Start of The data

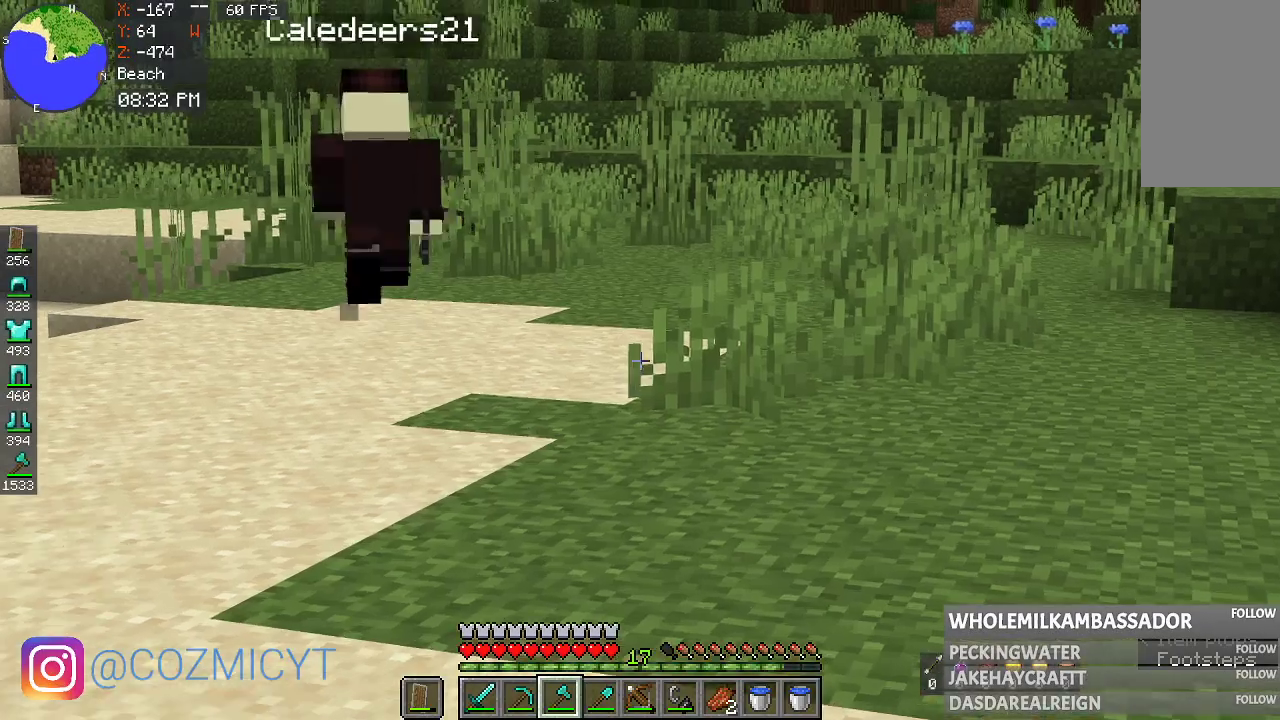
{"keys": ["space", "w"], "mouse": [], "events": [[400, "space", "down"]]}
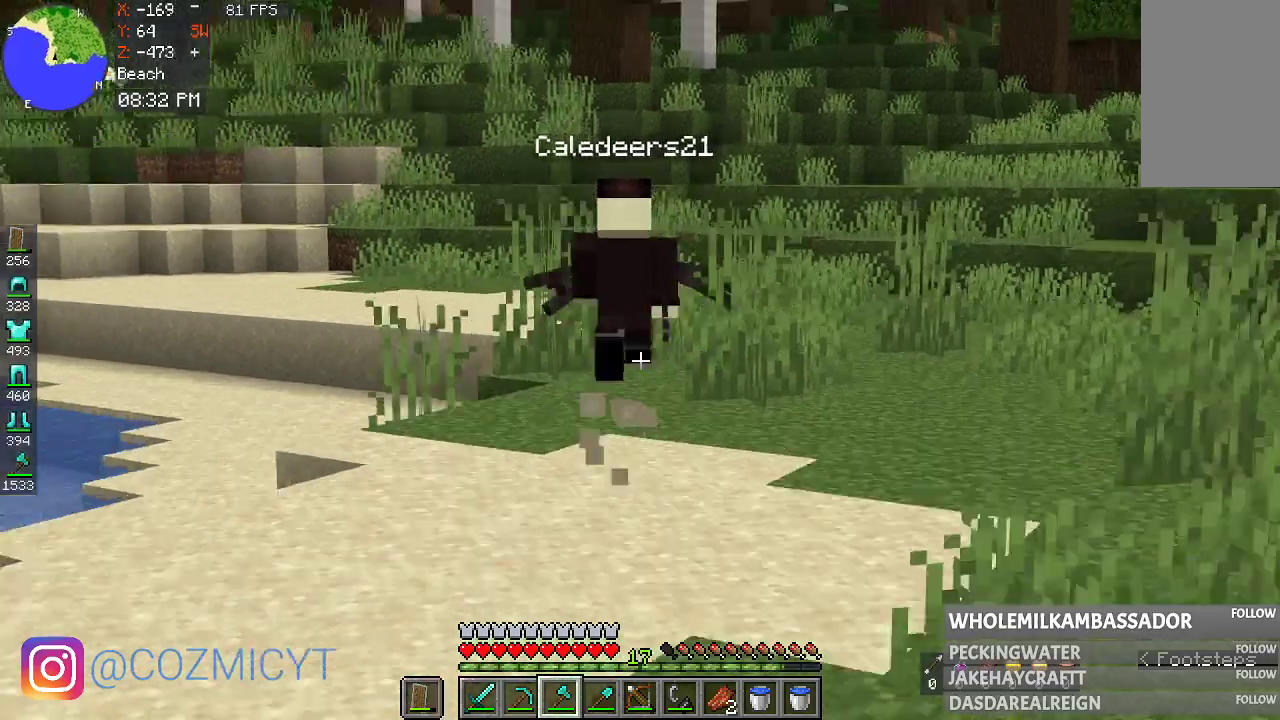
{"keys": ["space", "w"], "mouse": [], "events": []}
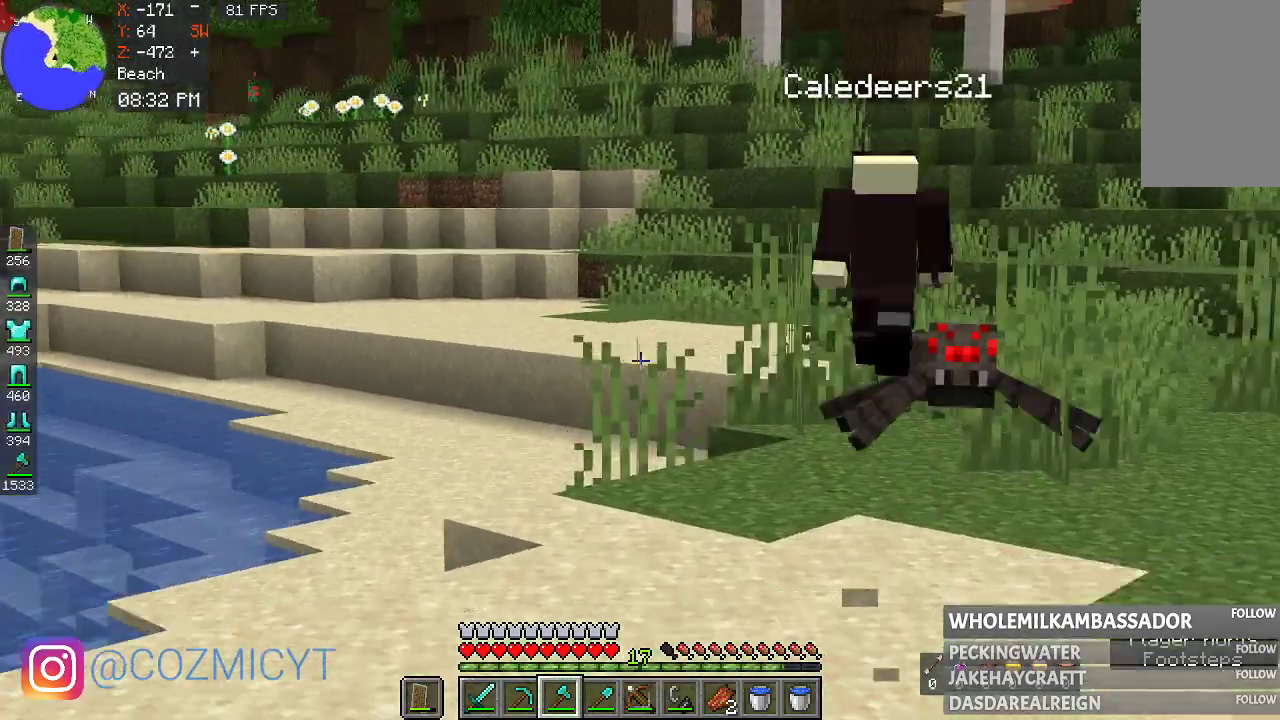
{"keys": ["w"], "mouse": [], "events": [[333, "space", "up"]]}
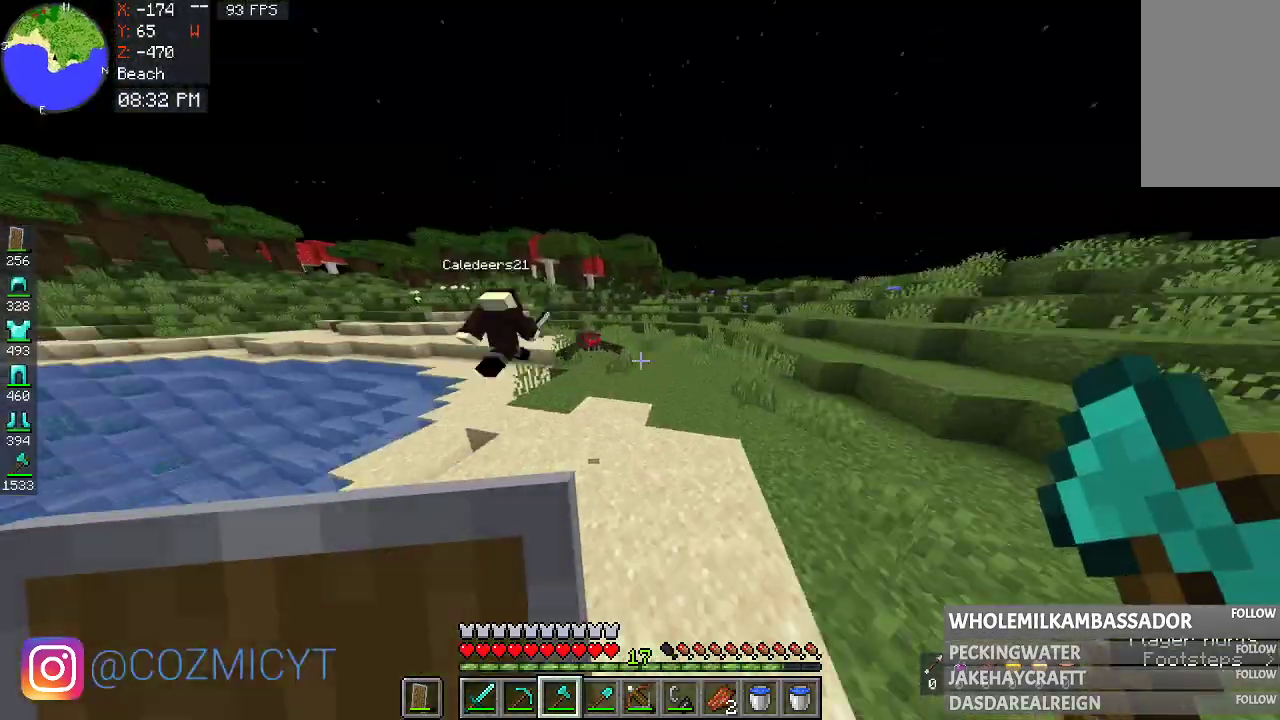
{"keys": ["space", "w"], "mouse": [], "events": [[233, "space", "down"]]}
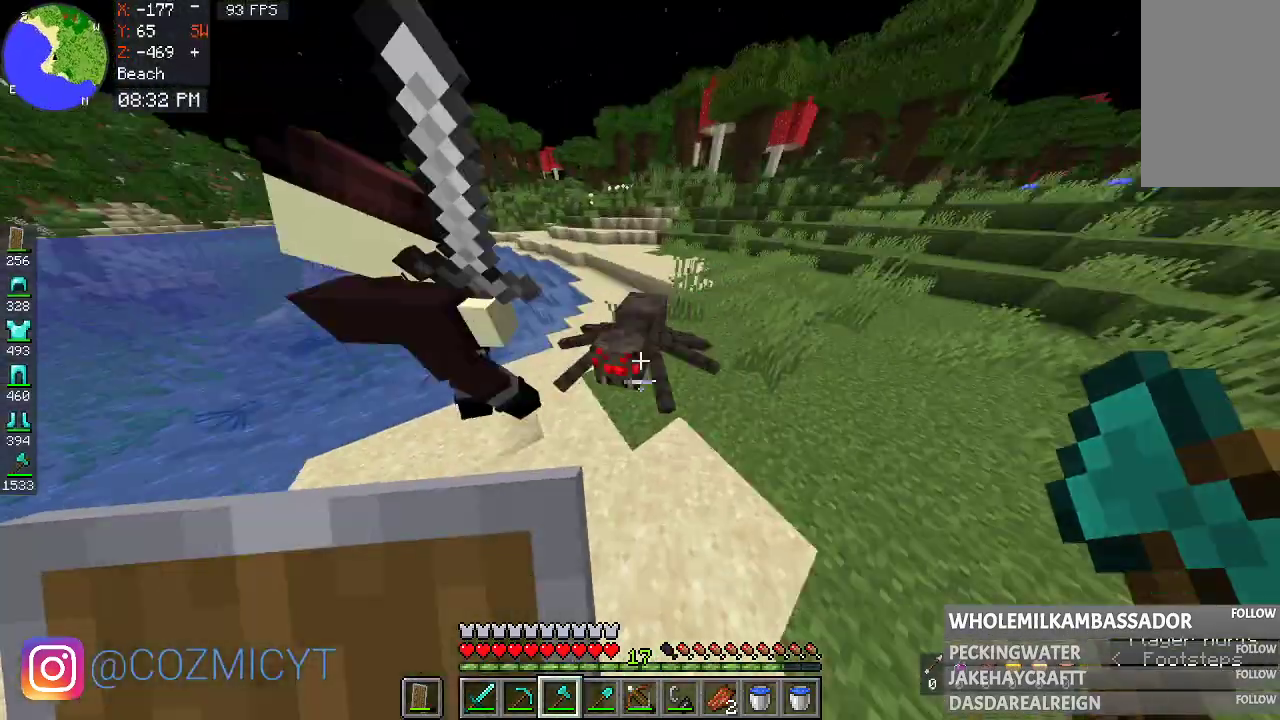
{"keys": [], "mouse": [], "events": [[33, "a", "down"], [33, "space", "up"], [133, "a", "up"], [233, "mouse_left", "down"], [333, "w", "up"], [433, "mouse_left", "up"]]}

End of The data

_Requirement:_ The listing above is to be set down word for word, without its images.

_Task response:_
{"keys": ["space", "w"], "mouse": [], "events": [[400, "space", "down"]]}
{"keys": ["space", "w"], "mouse": [], "events": []}
{"keys": ["w"], "mouse": [], "events": [[333, "space", "up"]]}
{"keys": ["space", "w"], "mouse": [], "events": [[233, "space", "down"]]}
{"keys": [], "mouse": [], "events": [[33, "a", "down"], [33, "space", "up"], [133, "a", "up"], [233, "mouse_left", "down"], [333, "w", "up"], [433, "mouse_left", "up"]]}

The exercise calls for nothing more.